## Work task
Begin with the opening line of the records and extract each line through the one holding "services is absolutely mind-blowing"; pictures are not part of the copy.

[Dataset items]
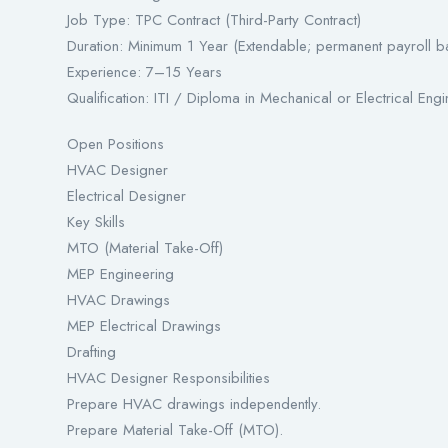
Job Type: TPC Contract (Third-Party Contract)
Duration: Minimum 1 Year (Extendable; permanent payroll 
Experience: 7–15 Years
Qualification: ITI / Diploma in Mechanical or Electrical Eng
Open Positions
HVAC Designer
Electrical Designer
Key Skills
MTO (Material Take-Off)
MEP Engineering
HVAC Drawings
MEP Electrical Drawings
Drafting
HVAC Designer Responsibilities
Prepare HVAC drawings independently.
Prepare Material Take-Off (MTO).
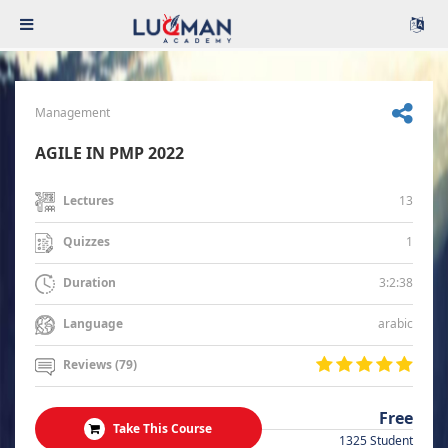
Management
AGILE IN PMP 2022
13
Lectures
1
Quizzes
3:2:38
Duration
arabic
Language
Reviews (79)
Free
Take This Course
1325 Student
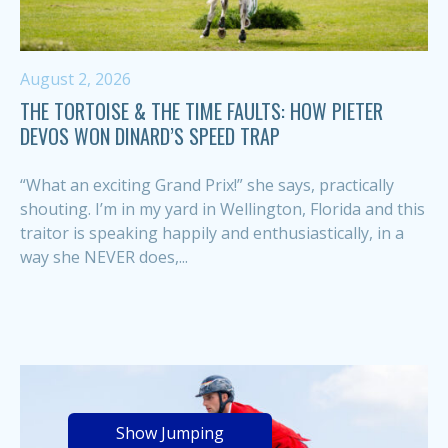
August 2, 2026
THE TORTOISE & THE TIME FAULTS: HOW PIETER
DEVOS WON DINARD’S SPEED TRAP
“What an exciting Grand Prix!” she says, practically
shouting. I’m in my yard in Wellington, Florida and this
traitor is speaking happily and enthusiastically, in a
way she NEVER does,...
Show Jumping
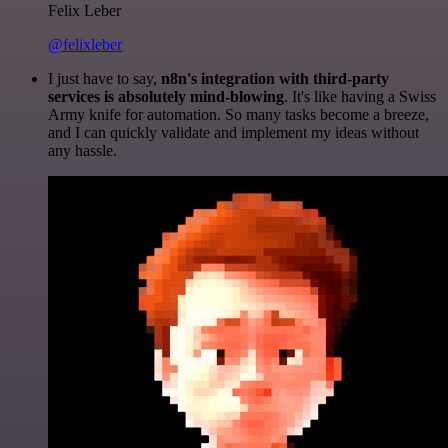
Felix Leber
@felixleber
I just have to say,
n8n's integration with third-party
services is absolutely mind-blowing
. It's like having a Swiss
Army knife for automation. So many tasks become a breeze,
and I can quickly validate and implement my ideas without
any hassle.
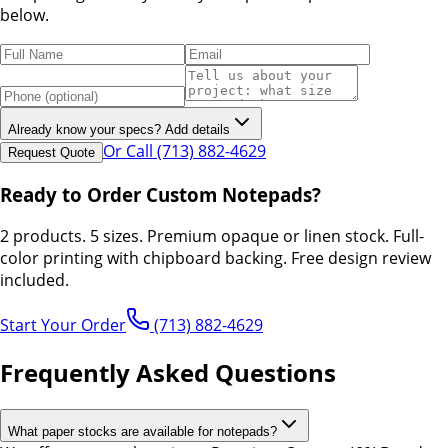
below.
Already know your specs? Add details
Or Call (713) 882-4629
Request Quote
Ready to Order Custom Notepads?
2 products. 5 sizes. Premium opaque or linen stock. Full-
color printing with chipboard backing. Free design review
included.
Start Your Order
(713) 882-4629
Frequently Asked Questions
What paper stocks are available for notepads?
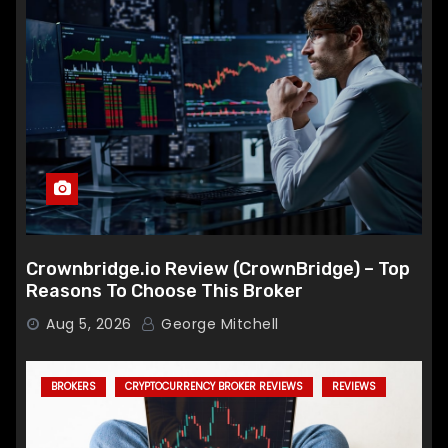
Crownbridge.io Review (CrownBridge) – Top
Reasons To Choose This Broker
Aug 5, 2026
George Mitchell
BROKERS
CRYPTOCURRENCY BROKER REVIEWS
REVIEWS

## Exercise solution
Job Type: TPC Contract (Third-Party Contract)
Duration: Minimum 1 Year (Extendable; permanent payroll 
Experience: 7–15 Years
Qualification: ITI / Diploma in Mechanical or Electrical Eng
Open Positions
HVAC Designer
Electrical Designer
Key Skills
MTO (Material Take-Off)
MEP Engineering
HVAC Drawings
MEP Electrical Drawings
Drafting
HVAC Designer Responsibilities
Prepare HVAC drawings independently.
Prepare Material Take-Off (MTO).
Management
AGILE IN PMP 2022
13
Lectures
1
Quizzes
3:2:38
Duration
arabic
Language
Reviews (79)
Free
Take This Course
1325 Student
August 2, 2026
THE TORTOISE & THE TIME FAULTS: HOW PIETER
DEVOS WON DINARD’S SPEED TRAP
“What an exciting Grand Prix!” she says, practically
shouting. I’m in my yard in Wellington, Florida and this
traitor is speaking happily and enthusiastically, in a
way she NEVER does,...
Show Jumping
Felix Leber
@felixleber
I just have to say,
n8n's integration with third-party
services is absolutely mind-blowing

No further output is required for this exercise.